La scatola delle storie

Magazine - La notte si è rifatta il look. Più bella e lunga, da assaporare come fosse la colonna sonora della giornata di un bambino. Da quando è entrato in libreria il libro-carillon La scatola delle storie, una matrioska fantastica e fantasiosa firmata da Ape Junior (12,90 Eu).
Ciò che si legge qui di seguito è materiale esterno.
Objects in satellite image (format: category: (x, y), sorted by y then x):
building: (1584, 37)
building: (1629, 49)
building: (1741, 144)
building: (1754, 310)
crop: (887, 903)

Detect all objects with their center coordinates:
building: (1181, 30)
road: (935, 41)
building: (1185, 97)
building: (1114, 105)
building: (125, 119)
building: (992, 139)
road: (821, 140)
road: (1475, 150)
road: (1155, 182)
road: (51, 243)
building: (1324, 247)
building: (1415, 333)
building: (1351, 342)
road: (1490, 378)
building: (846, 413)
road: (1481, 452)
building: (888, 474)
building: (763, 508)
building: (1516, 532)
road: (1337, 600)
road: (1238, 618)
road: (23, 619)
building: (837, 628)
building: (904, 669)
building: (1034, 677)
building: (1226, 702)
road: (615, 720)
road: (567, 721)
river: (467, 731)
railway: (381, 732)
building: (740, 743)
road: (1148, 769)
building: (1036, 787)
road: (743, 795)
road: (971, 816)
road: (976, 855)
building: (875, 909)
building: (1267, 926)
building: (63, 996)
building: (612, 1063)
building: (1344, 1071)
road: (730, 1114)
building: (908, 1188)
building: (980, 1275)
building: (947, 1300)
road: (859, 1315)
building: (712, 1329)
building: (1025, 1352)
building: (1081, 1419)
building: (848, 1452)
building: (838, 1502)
Era l'uovo di Colombo ma bisognava arrivarci: ridurre le fiabe in schede quasi didascaliche, da leggere il tempo di sette - otto giri di manopola. Dove per manopola intendo quella sorta di chiavetta che aziona il carillon. E giù ad ascoltare la stessa armonia. Scegliendo la scheda che più piace ai pargoli. Che dovrebbero resistere svegli almeno il tempo di una carica. Anche se, invece di schede che si finiscono per leggere a bordo letto, alla fine si rischia di perderne il conto.
Trenta le schede. La scelta varia: solo a Biancaneve e a La bella addormentata l'onore di averne riservate due, data la lunghezza e la parte del leone nel panorama del narrabile bambinesco. Il resto hanno da un verso l'illustrazione e dall'altro lato la storia. Storie classiche, tutte con Nero Porcello e i suoi amici protagonisti.

D'ora in poi entrare nel mondo dei sogni sarà più semplice. Cavalcando la fiaba della Cicala e la formica, che nei ricordi sembra farci sentire le cicale cantare e intravedere oltre qualche ramo la bella stagione. Curiosando ne La battaglia del Malumore, per me insolita, dove il gufo Guido dice sempre no. Non ha le piume arruffate ma un'insolita mania, Il cane ingordo, sempre affamato e in cerca di cibo dalla sera al mattino. Che dire de La strega a metà, che alle magie preferisce raccontar fiabe ai bimbi del paese? Classica La volpe e il corvo. Da rendere spiritosa e con gli accenti stranieri, quella dei riottosi Re cugini, catapultati nel fango e costretti a dirsele in faccia da un brusco incidente fra carrozze. Gioca con gli specchi La fantasmina vanitosa, che per esempio non avevo mai letto prima. Mentre va come il pane prima di addormentarsi la novella del Re senza corona.
Impossibile non annoverare anche Il gatto con gli stivali, Hansel e Gretel, Cenerentola, I tre porcellini e Cappuccetto Rosso. Meno frequenti la storia del Tuffo miracoloso, La volpe e la cicogna, La regina in bicicletta, Il segreto del buonumore, La lepre e la tartaruga, Il lupo e l'agnello, Il cervo alla fonte e il leone.
Sempre attuali e dalla morale bonsai, Il lupo e la gru, Il leone e il topo, La fata Nuvolina, Il Cane, il gallo e la volpe, La strega mangiasogni e Il topo di campagna e il topo di città.

Cos'altro aggiungere? Le schede sono contenute in un cofanetto che pare proprio una scatola. Dove basta alzare il coperchio per sfogliare lo schedario animato da bestiole e parole, colori e umori. Un prodotto impedibile, adatto per bimbi da un anno in su, appena presentato alla Fiera del Libro dei Ragazzi di Bologna. Che vanta un dietro le quinte tutto italiano. A cominciare da Ludovica Cima ed Elena Giorgio, che ci hanno messo su la firma.